Brittain Ladd, a supply chain consultant who has advised a number of companies in the space and previously worked in strategy at Amazon, told CNN Business that the premise of 15-minute delivery is a ” thing”.

“It hooked people, it generated a lot of publicity, it became something weird,” he said. “The goal was to get consumers to ask, ‘Why can I shop in 15 minutes, but I can’t buy cosmetics, shoes, clothes, etc. [in 15 minutes]?””

“That’s where the next phase of growth was going to be,” he added. Then came the slowdown and fears of a recession. “Investors collectively said, ‘How the hell are we going to make money investing in this? “”

While some of the biggest names in the super-fast delivery industry are stumbling, others are looking to gain traction.

Instacart, which in May filed documents to be made public, launched a super-fast delivery offer for certain Publix customers In Miami. Instacart declined to share metrics on the partnership, but a company spokesperson said it saw interest in the Publix offering, called Publix Quick Picks. A Publix spokesperson did not respond to a request for comment.

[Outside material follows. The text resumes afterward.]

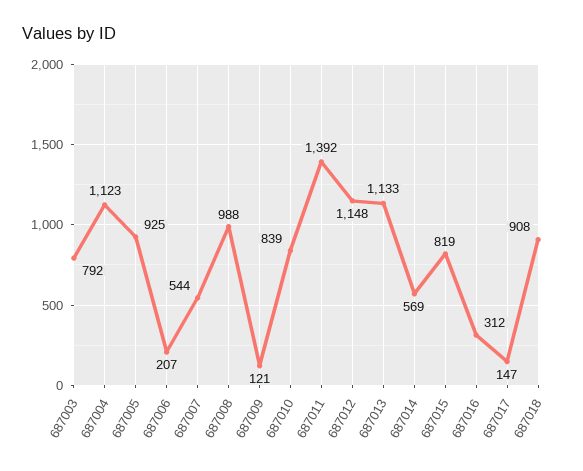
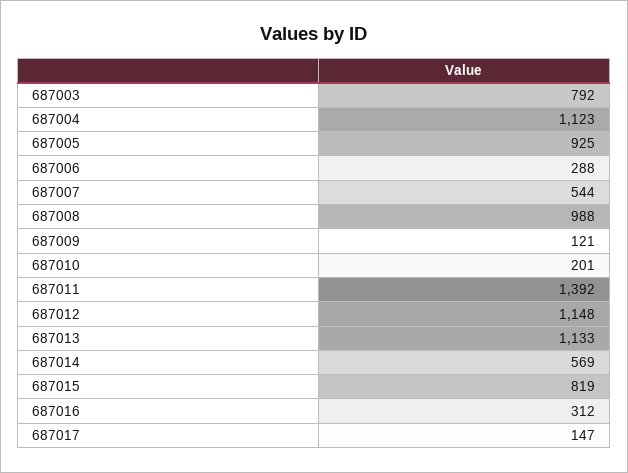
687006: 207 -> 288
687010: 839 -> 201
687018: 908 -> none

In December, DoorDash began offering a super-fast delivery option in New York from a DashMart, one of the stores it opened in 2020, and has since begun to expand.

Meanwhile, more under-the-radar companies have taken what they call intentionally slower, more methodical approaches to lightning-fast delivery. Paul Stellatos, who has run grocery stores in the Chicago area for two decades, told CNN Business that his company, Go Grocer, developed an app to offer fast deliveries from its stores — without VC support. This process took several months, during which gorillas and Getir stormed the market.

Getir, a Turkish startup founded in 2015, launched its operations in the United States in November 2021.

“We were just sitting down and saying, ‘Okay, Mr. Gorillas or Mr. Getir, how do you plan to make money by capturing the audience and getting a loyal customer, someone who will order more than once? said Stellatos, which said Go Grocer relies on workers from companies like DoorDash and Uber to deliver orders from its stores. “I’m really a money maniac because we don’t have the ability to spend money. We can only be profitable.

Vitaly Alexandrov, CEO and founder of San Francisco-based startup Food Rocket, which offers 10- to 30-minute grocery delivery with a focus on fresh foods, said it has only six so far. outlets in San Francisco and Chicago.

“It’s not because we’re a super slow business,” said Alexandrov, who noted that Food Rocket grew out of the remnants of his earlier restaurant-focused business that closed due to the pandemic. “It’s because we tried to build a really sustainable business model. It could not be scalable without such huge losses. »

Alexandrov said the extra 30-minute delivery time allows for a “more sustainable unit economy” because it provides more opportunities to consolidate multiple deliveries for a single worker. Food Rocket, which has raised $30 million to date, hopes to raise another round of funding by the end of the year. “We always believe that people like to get everything very quickly,” Alexandrov added.

One of the most valuable companies in the world apparently thinks so too. Amazon recently started testing drone deliveries in one city. The goal: fulfill orders in 30 minutes.